• _Assigned task_
Reproduce word for word the part of the runoff forecasting summary below from "Purpose of the" up to and including "multiple hydrological stations.".

• _Extracted text_
Purpose of the Study:

  • To develop and evaluate a novel hybrid model for enhancing the accuracy of daily runoff forecasting.
  • To compare the performance of the proposed hybrid model against individual components and other established methods.
  • To validate the model's effectiveness using real-world daily runoff data from multiple hydrological stations.

Main Methods:

  • Signal decomposition using Variational Modal Decomposition (VMD) and Complementary Ensemble Empirical Modal Decomposition (CEEMD).
  • Optimization of the Kernel Extreme Learning Machine (KELM) model using the Butterfly Optimization Algorithm (BOA).
  • Integration of VMD, CEEMD, BOA, and KELM to create a combined forecasting framework (VMD-CEEMD-BOA-KELM).

Main Results:

  • The VMD-CEEMD-BOA-KELM model demonstrated superior performance in runoff time series prediction.
  • Achieved low average absolute errors (e.g., 23.72 m³/s) and root mean square errors (e.g., 18.66 m³/s).
  • High decision coefficients (above 90%) and Nash efficiency coefficients (above 90%) confirm the model's predictive power.

Conclusions:

  • The hybrid VMD-CEEMD-BOA-KELM model offers a significant advancement in runoff forecasting accuracy.
  • The combined approach effectively captures complex hydrological patterns, outperforming individual methods.
  • This methodology provides a robust tool for operational hydrological forecasting and water resource management.

• _Extracted information_
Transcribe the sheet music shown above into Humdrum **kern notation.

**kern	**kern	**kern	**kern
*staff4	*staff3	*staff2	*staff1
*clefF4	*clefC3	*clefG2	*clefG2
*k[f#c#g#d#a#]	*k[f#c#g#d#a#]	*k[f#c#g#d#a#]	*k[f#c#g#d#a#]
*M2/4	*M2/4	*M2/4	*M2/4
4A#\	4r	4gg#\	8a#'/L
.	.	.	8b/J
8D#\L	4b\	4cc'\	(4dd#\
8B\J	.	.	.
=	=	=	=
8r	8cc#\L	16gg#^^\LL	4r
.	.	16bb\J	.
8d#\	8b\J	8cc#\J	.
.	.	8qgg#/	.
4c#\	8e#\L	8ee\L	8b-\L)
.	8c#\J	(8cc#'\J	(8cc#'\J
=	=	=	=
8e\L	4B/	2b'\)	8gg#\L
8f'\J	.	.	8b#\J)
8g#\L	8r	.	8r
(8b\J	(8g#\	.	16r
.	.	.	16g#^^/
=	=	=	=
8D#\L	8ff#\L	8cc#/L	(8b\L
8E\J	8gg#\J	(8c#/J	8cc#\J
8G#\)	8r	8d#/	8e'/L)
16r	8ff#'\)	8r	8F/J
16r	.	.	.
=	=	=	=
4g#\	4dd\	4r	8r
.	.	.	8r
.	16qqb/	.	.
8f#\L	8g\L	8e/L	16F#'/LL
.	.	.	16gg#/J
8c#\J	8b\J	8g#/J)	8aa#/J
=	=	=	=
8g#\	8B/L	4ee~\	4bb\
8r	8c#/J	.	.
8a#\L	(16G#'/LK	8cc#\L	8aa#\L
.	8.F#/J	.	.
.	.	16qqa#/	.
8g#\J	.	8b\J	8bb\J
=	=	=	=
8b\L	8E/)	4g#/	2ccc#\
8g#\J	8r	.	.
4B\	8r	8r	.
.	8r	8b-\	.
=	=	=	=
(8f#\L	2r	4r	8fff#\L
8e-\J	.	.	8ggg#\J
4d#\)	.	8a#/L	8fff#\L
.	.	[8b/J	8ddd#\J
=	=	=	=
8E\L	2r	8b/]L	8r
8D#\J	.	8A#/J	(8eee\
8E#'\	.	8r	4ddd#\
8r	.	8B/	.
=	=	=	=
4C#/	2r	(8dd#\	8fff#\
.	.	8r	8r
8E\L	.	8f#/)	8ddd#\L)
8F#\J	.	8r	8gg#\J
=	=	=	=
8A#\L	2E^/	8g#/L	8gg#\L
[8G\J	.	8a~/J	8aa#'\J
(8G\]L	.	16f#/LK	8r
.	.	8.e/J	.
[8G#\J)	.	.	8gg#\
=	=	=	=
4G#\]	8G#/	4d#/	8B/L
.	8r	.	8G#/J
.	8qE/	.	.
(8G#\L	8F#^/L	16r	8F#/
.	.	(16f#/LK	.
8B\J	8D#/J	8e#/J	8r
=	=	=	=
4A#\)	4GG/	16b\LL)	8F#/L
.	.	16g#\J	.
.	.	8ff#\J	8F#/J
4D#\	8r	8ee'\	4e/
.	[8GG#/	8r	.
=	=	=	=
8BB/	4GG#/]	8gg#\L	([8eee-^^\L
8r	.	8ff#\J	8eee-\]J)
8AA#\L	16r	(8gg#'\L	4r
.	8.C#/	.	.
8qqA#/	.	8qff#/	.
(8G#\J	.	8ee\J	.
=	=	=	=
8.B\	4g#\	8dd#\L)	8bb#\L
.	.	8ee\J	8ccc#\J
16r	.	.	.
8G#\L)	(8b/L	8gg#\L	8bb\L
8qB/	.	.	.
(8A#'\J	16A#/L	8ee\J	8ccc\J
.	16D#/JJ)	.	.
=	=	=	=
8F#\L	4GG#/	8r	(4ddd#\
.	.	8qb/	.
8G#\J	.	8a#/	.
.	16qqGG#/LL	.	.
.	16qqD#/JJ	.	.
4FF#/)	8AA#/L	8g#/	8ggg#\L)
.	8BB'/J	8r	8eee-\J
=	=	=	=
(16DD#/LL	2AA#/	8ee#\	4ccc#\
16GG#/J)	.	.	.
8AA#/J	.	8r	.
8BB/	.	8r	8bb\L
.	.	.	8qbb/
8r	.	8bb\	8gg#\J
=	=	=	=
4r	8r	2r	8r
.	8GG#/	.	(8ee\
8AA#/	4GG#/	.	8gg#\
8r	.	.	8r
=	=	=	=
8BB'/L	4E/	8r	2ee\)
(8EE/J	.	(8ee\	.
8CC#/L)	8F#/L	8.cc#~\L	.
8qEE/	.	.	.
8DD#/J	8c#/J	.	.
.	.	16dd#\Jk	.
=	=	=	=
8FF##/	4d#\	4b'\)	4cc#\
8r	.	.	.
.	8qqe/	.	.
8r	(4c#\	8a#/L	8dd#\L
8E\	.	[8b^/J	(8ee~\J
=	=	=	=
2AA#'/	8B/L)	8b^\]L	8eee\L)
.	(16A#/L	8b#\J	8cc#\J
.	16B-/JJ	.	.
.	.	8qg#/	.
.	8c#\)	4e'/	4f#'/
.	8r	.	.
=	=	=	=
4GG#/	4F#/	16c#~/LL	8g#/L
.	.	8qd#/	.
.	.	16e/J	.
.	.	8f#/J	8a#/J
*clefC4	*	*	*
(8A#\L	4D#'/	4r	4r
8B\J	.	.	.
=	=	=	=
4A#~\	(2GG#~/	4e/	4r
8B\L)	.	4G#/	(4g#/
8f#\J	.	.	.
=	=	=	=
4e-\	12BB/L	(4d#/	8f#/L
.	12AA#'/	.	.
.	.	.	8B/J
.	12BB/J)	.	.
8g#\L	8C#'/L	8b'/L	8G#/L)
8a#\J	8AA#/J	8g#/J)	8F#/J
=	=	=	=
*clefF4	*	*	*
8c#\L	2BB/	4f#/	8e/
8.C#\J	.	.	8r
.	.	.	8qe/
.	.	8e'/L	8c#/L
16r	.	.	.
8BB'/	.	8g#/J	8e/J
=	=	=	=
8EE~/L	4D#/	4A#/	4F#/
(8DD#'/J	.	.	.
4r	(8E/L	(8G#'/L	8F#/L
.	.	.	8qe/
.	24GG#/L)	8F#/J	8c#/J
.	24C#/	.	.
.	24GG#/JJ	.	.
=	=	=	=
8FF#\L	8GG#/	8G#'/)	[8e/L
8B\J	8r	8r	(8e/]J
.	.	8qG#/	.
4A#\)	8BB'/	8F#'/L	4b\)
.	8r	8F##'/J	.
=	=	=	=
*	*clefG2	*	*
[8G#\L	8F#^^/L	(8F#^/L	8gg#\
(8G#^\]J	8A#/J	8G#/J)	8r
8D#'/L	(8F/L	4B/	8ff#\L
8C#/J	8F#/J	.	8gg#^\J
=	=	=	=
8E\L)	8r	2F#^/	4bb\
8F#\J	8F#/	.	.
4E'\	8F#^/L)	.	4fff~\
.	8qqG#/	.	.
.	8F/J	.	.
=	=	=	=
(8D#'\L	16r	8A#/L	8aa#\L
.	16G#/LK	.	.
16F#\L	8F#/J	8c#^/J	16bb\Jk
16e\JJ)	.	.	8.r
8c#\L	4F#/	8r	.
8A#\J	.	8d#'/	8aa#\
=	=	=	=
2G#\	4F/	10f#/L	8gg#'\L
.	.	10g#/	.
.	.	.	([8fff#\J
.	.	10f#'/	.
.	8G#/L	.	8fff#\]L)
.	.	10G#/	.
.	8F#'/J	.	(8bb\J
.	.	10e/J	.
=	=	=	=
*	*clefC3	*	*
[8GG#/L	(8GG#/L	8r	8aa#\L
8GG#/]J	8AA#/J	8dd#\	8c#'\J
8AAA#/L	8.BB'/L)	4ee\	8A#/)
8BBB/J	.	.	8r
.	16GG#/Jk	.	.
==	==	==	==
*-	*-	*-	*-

• _Answer below_
Purpose of the Study:

  • To develop and evaluate a novel hybrid model for enhancing the accuracy of daily runoff forecasting.
  • To compare the performance of the proposed hybrid model against individual components and other established methods.
  • To validate the model's effectiveness using real-world daily runoff data from multiple hydrological stations.